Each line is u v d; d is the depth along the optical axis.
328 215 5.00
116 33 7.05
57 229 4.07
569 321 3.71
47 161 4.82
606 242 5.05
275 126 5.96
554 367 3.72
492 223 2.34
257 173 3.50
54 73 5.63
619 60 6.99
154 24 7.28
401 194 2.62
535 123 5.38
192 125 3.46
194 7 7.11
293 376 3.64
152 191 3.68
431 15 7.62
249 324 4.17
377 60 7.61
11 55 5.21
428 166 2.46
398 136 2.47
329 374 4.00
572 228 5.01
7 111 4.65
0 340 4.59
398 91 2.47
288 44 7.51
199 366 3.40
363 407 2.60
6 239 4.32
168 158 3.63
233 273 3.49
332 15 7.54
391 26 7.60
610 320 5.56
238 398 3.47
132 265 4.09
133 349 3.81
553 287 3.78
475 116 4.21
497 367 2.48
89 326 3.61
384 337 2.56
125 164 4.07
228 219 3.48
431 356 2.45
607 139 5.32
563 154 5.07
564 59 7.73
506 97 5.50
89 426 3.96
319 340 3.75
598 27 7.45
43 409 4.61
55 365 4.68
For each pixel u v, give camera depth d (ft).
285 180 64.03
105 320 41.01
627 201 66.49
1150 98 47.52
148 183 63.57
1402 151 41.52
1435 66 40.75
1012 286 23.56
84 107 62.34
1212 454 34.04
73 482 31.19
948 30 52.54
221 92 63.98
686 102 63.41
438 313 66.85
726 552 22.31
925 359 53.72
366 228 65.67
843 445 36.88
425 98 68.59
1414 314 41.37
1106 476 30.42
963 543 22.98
++++++++
Where a line above holds the string "depth", copy that line.

Each line is u v d; d is the depth along the optical axis.
For each pixel u v, give camera depth d (ft).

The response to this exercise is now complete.